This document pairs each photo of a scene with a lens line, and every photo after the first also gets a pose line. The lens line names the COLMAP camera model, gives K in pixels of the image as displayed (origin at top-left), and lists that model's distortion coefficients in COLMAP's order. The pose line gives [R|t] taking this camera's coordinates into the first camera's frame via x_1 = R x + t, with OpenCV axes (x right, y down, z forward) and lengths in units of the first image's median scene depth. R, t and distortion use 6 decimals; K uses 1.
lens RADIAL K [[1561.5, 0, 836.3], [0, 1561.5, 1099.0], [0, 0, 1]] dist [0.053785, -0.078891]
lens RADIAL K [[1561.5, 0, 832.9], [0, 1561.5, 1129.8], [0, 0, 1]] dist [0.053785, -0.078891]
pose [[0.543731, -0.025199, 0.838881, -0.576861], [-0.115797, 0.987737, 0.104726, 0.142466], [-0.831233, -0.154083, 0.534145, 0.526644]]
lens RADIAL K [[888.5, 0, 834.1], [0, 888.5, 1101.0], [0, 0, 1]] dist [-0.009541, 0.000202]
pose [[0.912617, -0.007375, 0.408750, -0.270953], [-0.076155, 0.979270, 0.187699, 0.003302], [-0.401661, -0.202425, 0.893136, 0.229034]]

•••••

Copy every entry above verbatim, one line each and in the same order.

This document pairs each photo of a scene with a lens line, and every photo after the first also gets a pose line. The lens line names the COLMAP camera model, gives K in pixels of the image as displayed (origin at top-left), and lists that model's distortion coefficients in COLMAP's order. The pose line gives [R|t] taking this camera's coordinates into the first camera's frame via x_1 = R x + t, with OpenCV axes (x right, y down, z forward) and lengths in units of the first image's median scene depth. R, t and distortion use 6 decimals; K uses 1.
lens RADIAL K [[1561.5, 0, 836.3], [0, 1561.5, 1099.0], [0, 0, 1]] dist [0.053785, -0.078891]
lens RADIAL K [[1561.5, 0, 832.9], [0, 1561.5, 1129.8], [0, 0, 1]] dist [0.053785, -0.078891]
pose [[0.543731, -0.025199, 0.838881, -0.576861], [-0.115797, 0.987737, 0.104726, 0.142466], [-0.831233, -0.154083, 0.534145, 0.526644]]
lens RADIAL K [[888.5, 0, 834.1], [0, 888.5, 1101.0], [0, 0, 1]] dist [-0.009541, 0.000202]
pose [[0.912617, -0.007375, 0.408750, -0.270953], [-0.076155, 0.979270, 0.187699, 0.003302], [-0.401661, -0.202425, 0.893136, 0.229034]]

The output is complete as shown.